Proposed implementation of the NPL Directive in Romania

Wednesday 20 March 2024

Carmen Peli
Peli Partners, Bucharest

Delia Lepadatu
Peli Partners, Bucharest

In today's interconnected world, the European Union plays a crucial role in shaping policies that not only impact its Member States, but also influence global standards and practices. Directive 2021/2167 (the 'NPL Directive') represents a pivotal regulatory measure within the EU, focusing on the oversight and operation of credit servicers and purchasers. The NPL Directive sets crucial guidelines aimed at enhancing the functioning and integrity of credit markets across Member States. For Romania, the transposition of the NPL Directive into national law has been significantly delayed, even though it has significant implications for the financial sector. This article explores the transposition into Romanian legislation, offering insights into the implications for both credit servicers/purchasers and pre-existing financial entities within the country's legislative landscape.

Proposed implementation laws

The NPL Directive is intended to be transposed by two draft bills, which were set for public debate:

  • a draft government emergency ordinance designed to transpose the NPL Directive (the 'Proposed GEO'); and
  • a draft order issued by the National Bank of Romania ('NBR'), outlining the obligation of Romanian credit institutions to report on the assignment of non-performing loans (the 'Proposed NBR Order').

A third draft law was also up to debate, proposed by the National Authority for Consumer Protection ('NACP') and similar in substance to the Proposed GEO. However, amid the urgency prompted by an already expired implementation deadline, the NACP's proposal was dropped and replaced with the Proposed GEO, which ensures a faster implementation process and prohibits Romania from facing a potential infringement claim.

Main aspects included in the Proposed GEO

The Proposed GEO outlines the rules that must be observed by credit administrators and NPL buyers, including authorisation requirements, obligations applicable throughout their activity, reporting matters and any sanctions that can be enforced in case the mandatory provisions are not observed. The main supervisory responsibilities are split between the NACP and NBR according to the Proposed GEO, with the NACP having a key role in this field, as it did in the past when the specific legislation for debt recovery companies was first introduced in 2016. However, the regulatory status of debt recovery entities under the Proposed GEO is relatively unclear. Currently, these entities are regulated solely for servicing consumer loans and operate under less stringent requirements compared to those outlined in the Proposed GEO. Consequently, it's plausible that credit servicing activities provided by these entities will necessitate separate licensing under the Proposed GEO.

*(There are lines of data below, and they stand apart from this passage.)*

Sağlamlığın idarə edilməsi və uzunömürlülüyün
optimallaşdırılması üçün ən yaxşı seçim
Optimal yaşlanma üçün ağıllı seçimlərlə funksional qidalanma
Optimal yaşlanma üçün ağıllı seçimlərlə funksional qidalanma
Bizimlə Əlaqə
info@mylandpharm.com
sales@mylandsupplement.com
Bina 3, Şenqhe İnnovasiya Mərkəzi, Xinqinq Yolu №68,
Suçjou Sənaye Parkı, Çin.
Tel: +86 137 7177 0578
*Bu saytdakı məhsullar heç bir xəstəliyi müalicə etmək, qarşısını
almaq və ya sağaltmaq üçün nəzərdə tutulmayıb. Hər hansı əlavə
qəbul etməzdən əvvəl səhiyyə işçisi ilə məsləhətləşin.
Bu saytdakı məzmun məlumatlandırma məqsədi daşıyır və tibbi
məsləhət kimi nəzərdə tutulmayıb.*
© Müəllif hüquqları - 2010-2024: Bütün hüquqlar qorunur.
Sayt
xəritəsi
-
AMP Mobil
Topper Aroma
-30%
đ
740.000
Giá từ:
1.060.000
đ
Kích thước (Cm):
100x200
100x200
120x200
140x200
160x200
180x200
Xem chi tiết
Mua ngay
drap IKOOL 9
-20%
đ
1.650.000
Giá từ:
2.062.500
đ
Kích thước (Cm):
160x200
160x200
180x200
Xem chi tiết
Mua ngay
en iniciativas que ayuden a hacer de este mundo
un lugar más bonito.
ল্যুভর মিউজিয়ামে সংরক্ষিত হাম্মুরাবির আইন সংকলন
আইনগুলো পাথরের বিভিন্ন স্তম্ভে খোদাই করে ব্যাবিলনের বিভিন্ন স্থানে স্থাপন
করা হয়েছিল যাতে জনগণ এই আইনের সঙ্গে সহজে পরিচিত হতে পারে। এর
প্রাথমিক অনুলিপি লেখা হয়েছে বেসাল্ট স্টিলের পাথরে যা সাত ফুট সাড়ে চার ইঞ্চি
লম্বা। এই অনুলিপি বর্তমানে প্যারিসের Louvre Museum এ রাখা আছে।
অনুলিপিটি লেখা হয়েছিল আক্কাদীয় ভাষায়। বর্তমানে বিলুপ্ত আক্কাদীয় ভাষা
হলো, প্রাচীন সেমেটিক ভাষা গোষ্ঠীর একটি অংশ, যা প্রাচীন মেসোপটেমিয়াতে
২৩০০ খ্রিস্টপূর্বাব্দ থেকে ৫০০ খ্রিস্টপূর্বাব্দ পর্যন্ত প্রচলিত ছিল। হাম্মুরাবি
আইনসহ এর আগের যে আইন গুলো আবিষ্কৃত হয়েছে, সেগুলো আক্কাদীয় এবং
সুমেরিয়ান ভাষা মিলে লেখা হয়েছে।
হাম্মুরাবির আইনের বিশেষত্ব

In addition, the Proposed GEO outlines that purchasers of NPLs have the option to appoint various licensed entities for credit servicing activities. Credit institutions, in line with the NPL Directive, will not require additional authorisation to conduct credit servicing activities. However, it remains ambiguous whether non-banking financial institutions and debt recovery entities will benefit of the same exception or if they require further authorisation under the Proposed GEO.

Finally, the Proposed GEO provides that the sellers of NPLs must provide the purchasers with comprehensive information regarding the NPLs and their security, without compromising the protection of the underlying data and the confidentiality of commercially sensitive information. This aims to facilitate the evaluation of the future recoverability of these assets.

Main aspects included in the Proposed NBR Order

Starting on 30 June 2024, credit institutions will have to submit quarterly reports to the NBR to detail the assigned non-performing loans and their respective purchaser(s). Key information pertaining to the purchaser must be provided in the reporting items, including their identity, Legal Entity Identifier (LEI) code, registered office and representatives (if applicable). Detailed data concerning the assigned NPLs will also be included in the reports, encompassing aspects such as the total outstanding balance, quantity of assigned loans, types of existing security, presence of consumer loans, currency denomination and total discount granted to the purchaser.